Sunday, 15 February 2015

Oscar Predictions

This year's Oscar host, Neil Patrick Harris

In one week, the winners of the Academy Awards will be announced and their statuettes distributed. 2014’s theatrical releases will be honoured (and poked fun at, usually in the lightest of sardonic touches), stars will be gazed at and adored, and host Neil Patrick Harris will oversee the single most important event in Hollywood’s calendar. The releases of Avatar and Harry Potter, the Cannes and Venice film festivals, and Clooney’s wedding, though frenziedly anticipated and observed, cannot match Oscar’s remarkable clout and stamina as a cultural phenomenon, nor its influence on both an entire industry and art form. Bar its Peace Prize, the Nobel committee’s activities have long passed from mass consciousness, and the events of the People’s Choice Awards are annually forgotten and dismissed the morning after, when the ringing of high-pitched squeals and shrieks has dispersed.

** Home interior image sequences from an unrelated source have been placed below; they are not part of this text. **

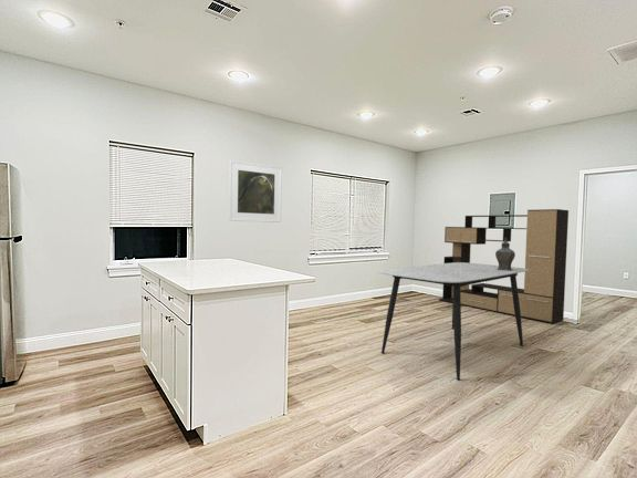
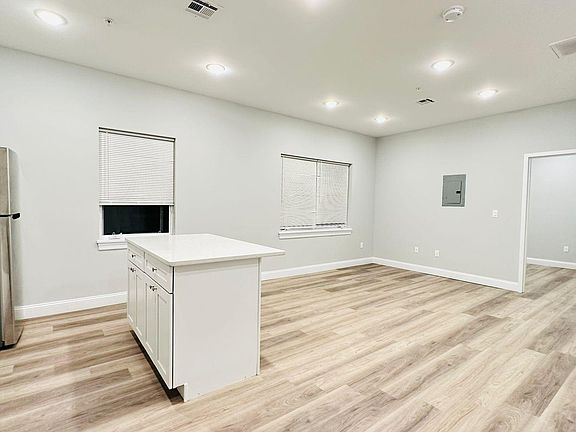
- dining table [377,262,529,381]
- media console [438,208,570,324]
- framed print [228,159,283,224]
- decorative urn [494,238,516,270]
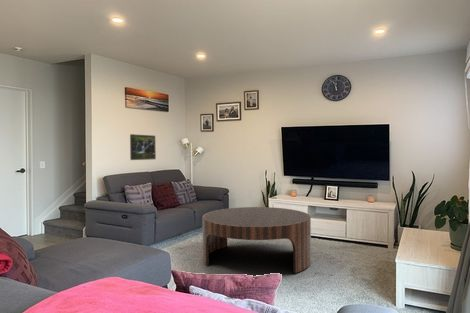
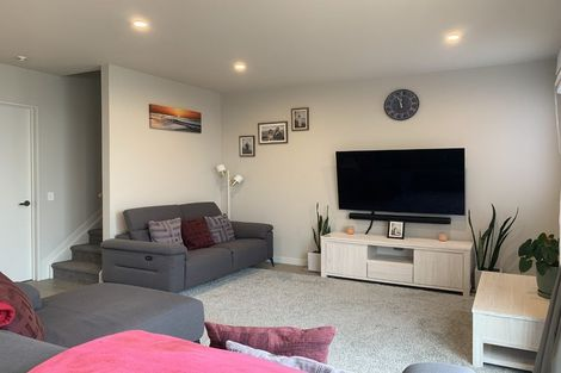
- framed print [129,133,157,161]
- coffee table [202,206,312,274]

Granted, when considering Oscar night afterwards, it’s difficult to find any proportion between the hype and the pay-off – particularly in the proceedings themselves. Most presenters – usually a cluster of just-emerging, impossibly gorgeous, (sometimes questionably) talented adolescents – slip or stumble a little in their preamble to the presentation, with their halting interactions with the teleprompter marking for us the inexperienced, the flustered, the short-sighted, and the under-rehearsed. And the winners can hardly salvage it, with their often insubstantial effusions of gratitude and praise. Very few of them ever say very much. In decades past, Oscar winners could be depended upon for letting slip remarks on the state of the nation, or at least the state of cinema, with controversies to muse on for a short while afterward; not the staid, sodden and sometimes very bland show we need to sit through nowadays to understand any of the comments we’ll find the next day on various social sites, usually to do with fashion.

Saturday, 7 February 2015

Impressions on the Oscar Nominations

The nominees for Best Picture at this year's Academy Awards

We’re in the throes of award season once again – the Golden Globes were handed out a few weeks ago, followed shortly by the Critics Choice Awards, the Screen Actors Guild Awards and the Producers Guild of America Awards – and any self-respecting film blogger has something to say, vehemently, about the way things are turning out. The most important thing to Hollywood is, as we all know, turnover: the bigger, the better. But next in importance to the businessmen of cinema is prestige. The film releases in coming years are determined, for most of the year, by the box office grosses of the studio’s product and, right at the end and beginning of the calendar year, by the acclaim and accolades a production can rake in. We would like the Oscars to award our favourite movies, because then studios and independent producers will endeavour to make something similar in the upcoming years.